Work to be completed:
Rewrite the records from the line with "Which has a higher value, Ciamis or Ciamis?" up to and including the line with "temperature, humidity", replacing "legend" with "key" and leaving everything else unchanged. Give only those lines, without the pictures.

Provided material:

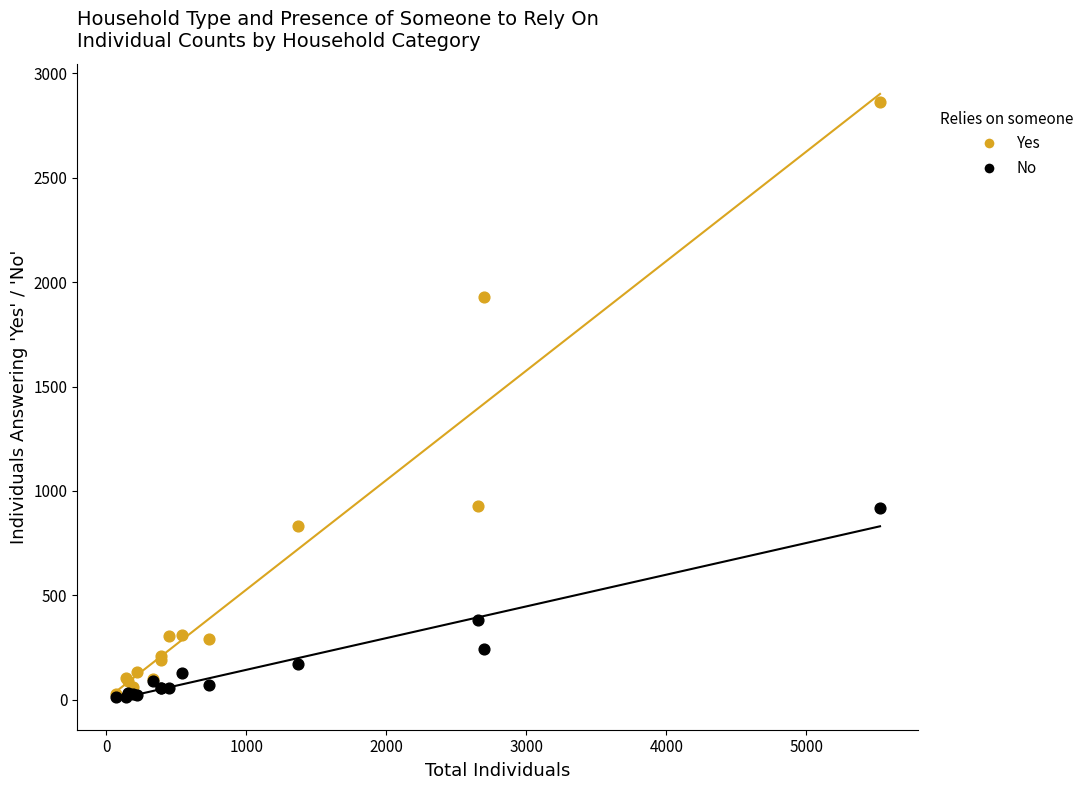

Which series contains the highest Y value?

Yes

==

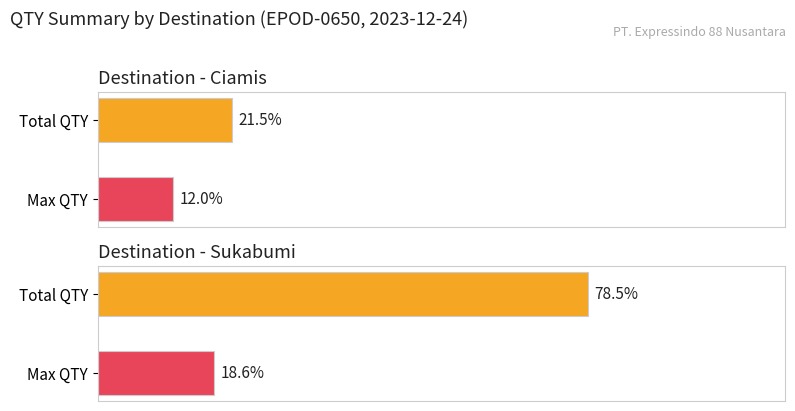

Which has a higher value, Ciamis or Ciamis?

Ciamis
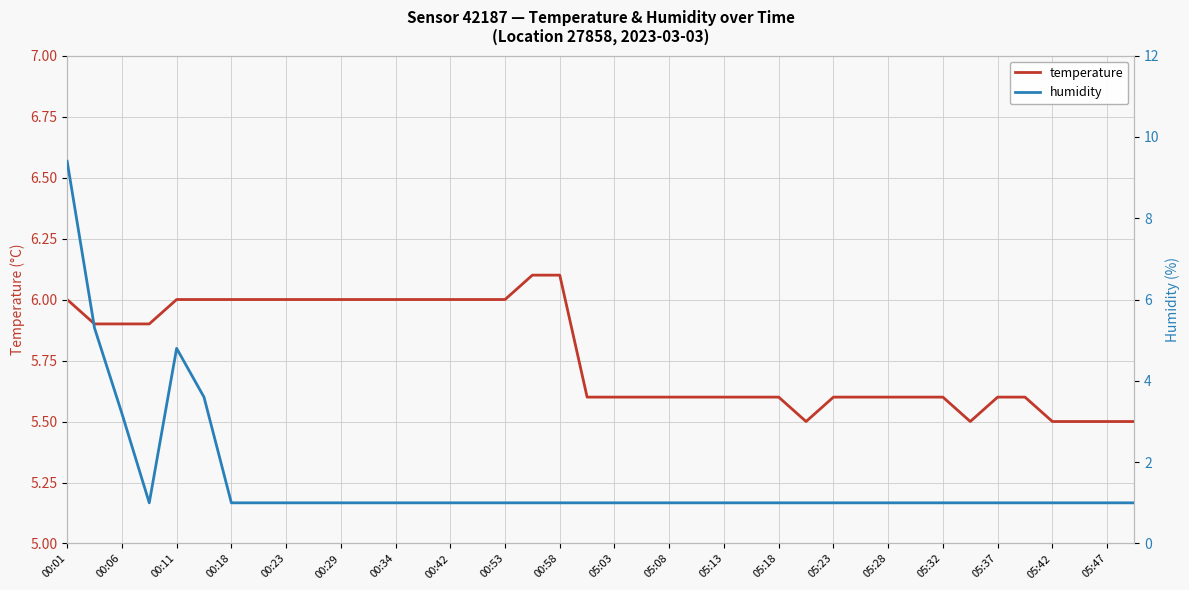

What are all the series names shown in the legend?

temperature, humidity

Output of the exercise:
Which has a higher value, Ciamis or Ciamis?

Ciamis

What are all the series names shown in the key?

temperature, humidity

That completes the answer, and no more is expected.